Paroled from the youth authority, Frias and his girlfriend moved for a time to Oklahoma City, where his mother was living. He stayed out of trouble for a while. But soon, his girlfriend became pregnant with their son and they returned to Salinas. His son, Armando Tizok Frias Jr. was born in October 2000, but fatherhood did not alter the new father's course. He found trouble again and landed back in the youth authority on a probation violation.

He served his time and got out again in March 2001, determined to continue functioning as a Norteño soldier. But he found that his old homeboys were either locked up or settled down with families.

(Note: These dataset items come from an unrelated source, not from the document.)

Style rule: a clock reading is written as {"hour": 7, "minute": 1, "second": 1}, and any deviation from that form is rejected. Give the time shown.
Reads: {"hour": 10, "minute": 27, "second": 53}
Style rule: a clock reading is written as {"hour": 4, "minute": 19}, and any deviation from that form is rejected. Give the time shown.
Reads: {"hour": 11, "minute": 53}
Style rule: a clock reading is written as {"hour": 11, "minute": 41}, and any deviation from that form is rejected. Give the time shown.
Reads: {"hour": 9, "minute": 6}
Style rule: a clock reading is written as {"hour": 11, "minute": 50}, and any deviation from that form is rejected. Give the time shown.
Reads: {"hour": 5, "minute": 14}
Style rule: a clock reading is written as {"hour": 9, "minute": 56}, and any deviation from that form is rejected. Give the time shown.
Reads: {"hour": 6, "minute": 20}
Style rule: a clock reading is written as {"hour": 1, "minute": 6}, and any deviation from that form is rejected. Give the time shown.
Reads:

"The only ones out there still functioning were the NF members," he said.

No looking back|

For a time young Frias was a member of lesser Nuestra Raza, but he soon got more deeply involved in Nuestra Familia. He began selling drugs on the street, first heroin, then crank and weed. And he became more obligated to the gang and the orders smuggled out of Pelican Bay.
"When you make that step and you start functioning with them, there ain't no stepping back," said Frias. "I thought what I was doing was right."

But he soon began to question the gang's commitment to its own mission.

Death was inevitable|

"I started seeing abuses of authority, people wanting something done for their own personal gain, not for Norteños in general," he said.

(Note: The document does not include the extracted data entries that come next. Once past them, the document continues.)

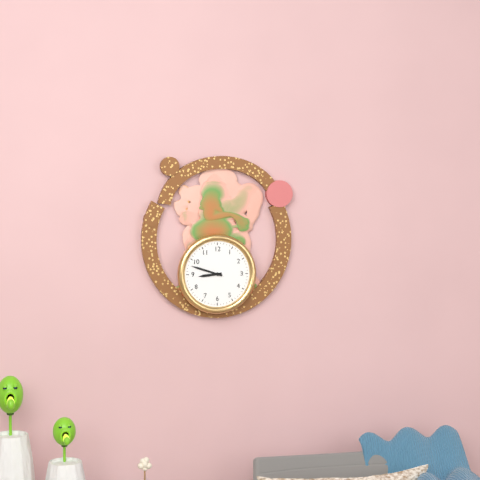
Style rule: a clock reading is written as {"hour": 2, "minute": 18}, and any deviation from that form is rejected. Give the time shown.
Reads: {"hour": 8, "minute": 48}
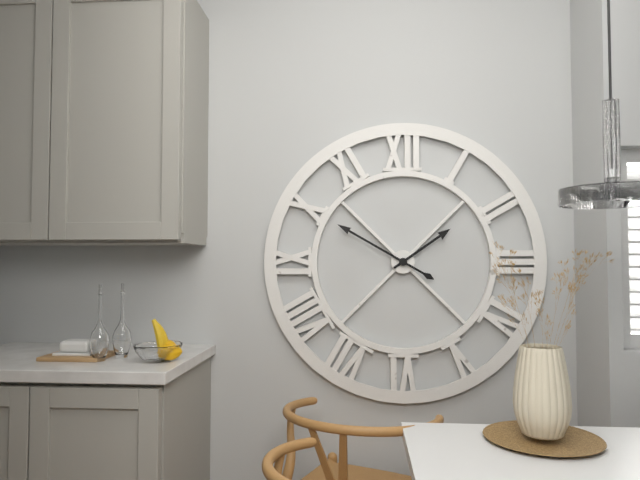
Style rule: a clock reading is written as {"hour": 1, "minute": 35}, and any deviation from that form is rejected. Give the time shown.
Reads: {"hour": 1, "minute": 50}
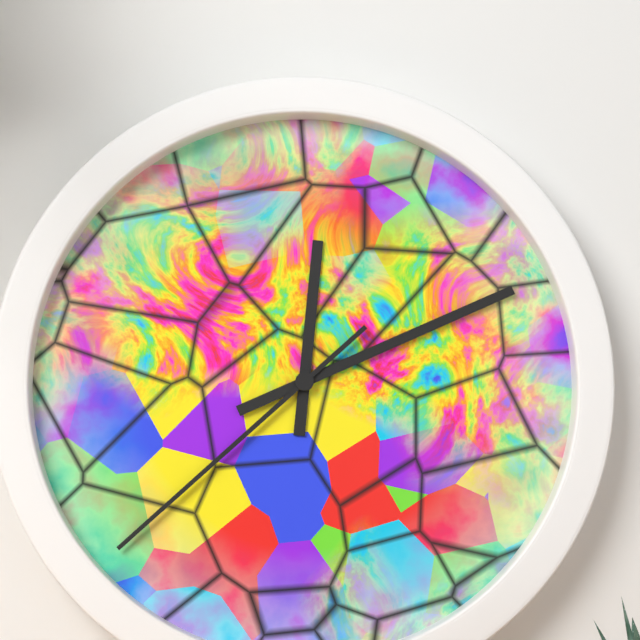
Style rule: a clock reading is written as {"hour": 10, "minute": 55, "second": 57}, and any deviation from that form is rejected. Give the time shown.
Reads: {"hour": 12, "minute": 11, "second": 38}
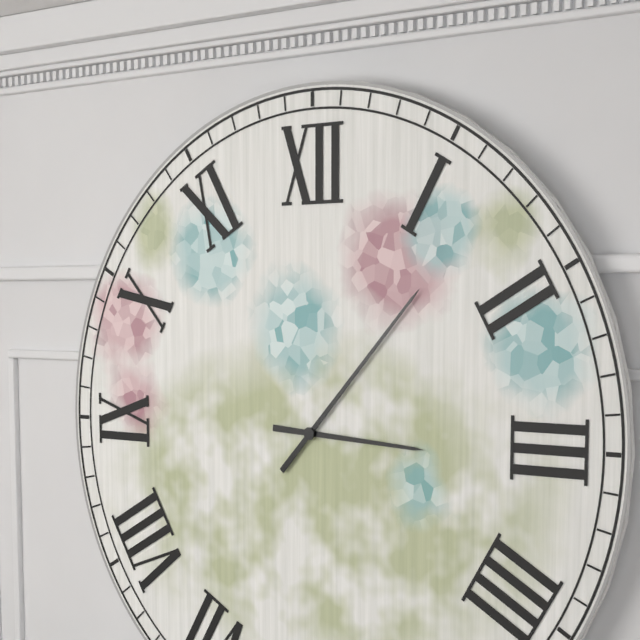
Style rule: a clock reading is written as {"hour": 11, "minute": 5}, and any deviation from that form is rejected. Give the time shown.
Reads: {"hour": 3, "minute": 7}
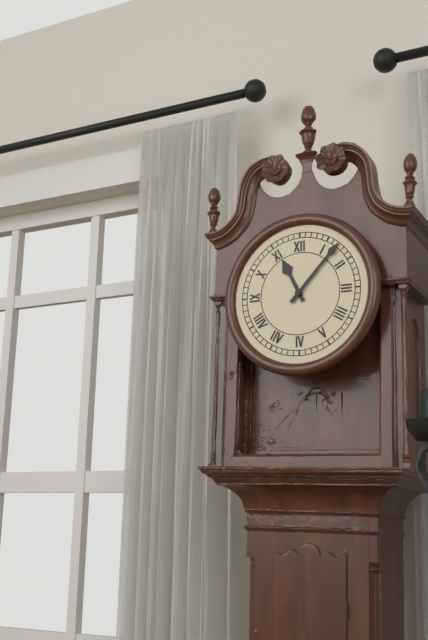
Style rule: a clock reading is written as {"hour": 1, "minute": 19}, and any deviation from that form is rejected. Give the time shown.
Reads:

He started seeing gang members using drugs, strictly against the gang's constitution. Members who had been tagged "no good" by the leadership, theoretically a permanent label, were able to buy their redemption by sending money to Pelican Bay.

Some members told him the cause had been corrupted by money, Frias said.

"One told me he regretted joining the NF, but it was too late," he said.
It was too late for Frias as well.

In the spring of 2001, Raymond Sanchez had been flirting with death by challenging the authority of the Nuestra Familia. A Nuestra Familia dropout, Sanchez was selling drugs in NF territory. He'd repeatedly snubbed warnings to get out of the area and had refused to share his proceeds with the gang. In May 2001, the street soldiers were told there was a "green light" on Sanchez: Any Norteño with the opportunity was to kill him.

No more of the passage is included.